« Il y a une forme nécessaire d’insoumission »

« Tout n’est pas design. Il y a design quand celui-ci a été pensé » rappelle Jeanne Quéheillard, théoricienne du design.

Jeanne Quéheillard, professeur à l’école des Beaux Arts de Bordeaux, historienne du design, forme les designers de demain. Sa conviction ? Défendre le « droit de rêver ».

« Il ne faut pas oublier que le design s’est fondé sur l’idée de l’art dans l’industrie. Historiquement et sur le fond, le designer appartient au monde de l’art et des arts plastiques. Son rôle est de créer des formes et de voir comment elles vont prendre place dans le monde et répondre aux attentes de la société ». Théoricienne et auteur de nombreux écrits sur le design, intervenante à l’ENSCI, Jeanne Quéheillard accompagne de même depuis des années les étudiants de l’Ecole d’enseignement supérieur d’Arts de Bordeaux en prônant ce message essentiel : l’importance pour ces futurs designers de prendre en charge la question esthétique et de défendre cette relation à l’art dans la création d’un objet. «Esthétique ne veut pas dire esthétisation et beauté gratuite. Les designers des Beaux Arts ont été formés à avoir une conscience des formes.

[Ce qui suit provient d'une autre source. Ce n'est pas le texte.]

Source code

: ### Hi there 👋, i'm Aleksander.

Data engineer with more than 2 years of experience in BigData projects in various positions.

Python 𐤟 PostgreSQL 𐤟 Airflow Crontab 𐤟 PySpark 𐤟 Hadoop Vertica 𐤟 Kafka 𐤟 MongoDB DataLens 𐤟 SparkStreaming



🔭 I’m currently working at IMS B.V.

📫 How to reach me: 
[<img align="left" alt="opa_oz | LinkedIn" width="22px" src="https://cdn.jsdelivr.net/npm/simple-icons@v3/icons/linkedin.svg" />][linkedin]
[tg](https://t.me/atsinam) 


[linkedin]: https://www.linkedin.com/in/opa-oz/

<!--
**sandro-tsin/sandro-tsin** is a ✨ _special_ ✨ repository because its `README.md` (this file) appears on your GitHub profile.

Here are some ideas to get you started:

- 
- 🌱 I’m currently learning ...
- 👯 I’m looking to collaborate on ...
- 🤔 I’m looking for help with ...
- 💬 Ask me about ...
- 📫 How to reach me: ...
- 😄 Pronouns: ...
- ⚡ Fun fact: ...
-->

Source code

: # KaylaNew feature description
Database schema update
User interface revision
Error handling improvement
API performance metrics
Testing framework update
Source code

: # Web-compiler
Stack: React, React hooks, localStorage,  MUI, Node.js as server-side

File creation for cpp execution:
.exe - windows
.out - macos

Les choix qu’ils font ne sont pas aléatoires mais sont basés sur une réflexion, un savoir, des outils, une culture. Ils ont une vraie responsabilité et en ce sens il leur faut la défendre. Contrairement à ce que l’on peut entendre couramment, tout n’est pas design. Il y a du design quand celui-ci a été pensé et lorsque l’on sait pourquoi on se met à le produire ».

Oser se détacher de la demande

Pour autant, les étudiants ne se la jouent pas « solo ». Dès les années 70, la formation des Beaux Arts prônait la transversalité et bannissait les séparations entre design graphique, d’espace et d’objet. Basé sur des partenariats avec des entreprises et de multiples écoles, cet enseignement a de même intégré progressivement un travail conjoint avec des ingénieurs, des marketeurs…. « Les étudiants savent que leur travail ne sera opérant qu’à travers un processus global et de multiples partenaires. Pour autant, nous les incitons à ne pas simplement répondre à une solution immédiate de problèmes ou à trouver un truc qui va marcher sur le marché. Il faut l’intégrer mais aussi arriver à s’en désengager. Si le designer reste collé à la demande, à sa rentabilité à très court terme, sans faire preuve d’analyse et d’esprit critique, on risque de tomber dans de la répétition. La nouveauté et la singularité ne peuvent naître qu’en gardant en tête ce droit de rêver. Il y a une forme nécessaire d’insoumission ».

Des réflexions à la source de l’inédit

Laboratoire des objets et des formes de demain, l’école des Beaux Arts met l’accent de même sur des notions et des pistes de réflexion novatrices : Comment habite-t-on le monde et peut-on créer de l’environnement ? Comment échafauder des scénarios pour la vie, les échanges, les milieux, l’environnement à l’appui d’un travail interdisciplinaire ? Pourquoi toujours penser en termes d’objets immuables et ne pas au contraire s’orienter vers des objets transformables au fil du temps, évolutifs ou altérables ? « Ce sont les questions actuelles sur le design qui nous intéresse » précise Jeanne Quéheillard. « De ces interrogations et recherches sur la norme, la régularité, l’usage initial des objets…découle justement ce droit de rêver et d’aller vers des formes réellement inédites ».

Fin novembre, s’est tenue à l’école des Beaux arts de Bordeaux l’exposition « Les Lapins pourraient-ils danser?  » avec les agences Decalage vers le Bleu et Ako qui interrogent à cette occasion la norme et l’usage des objets.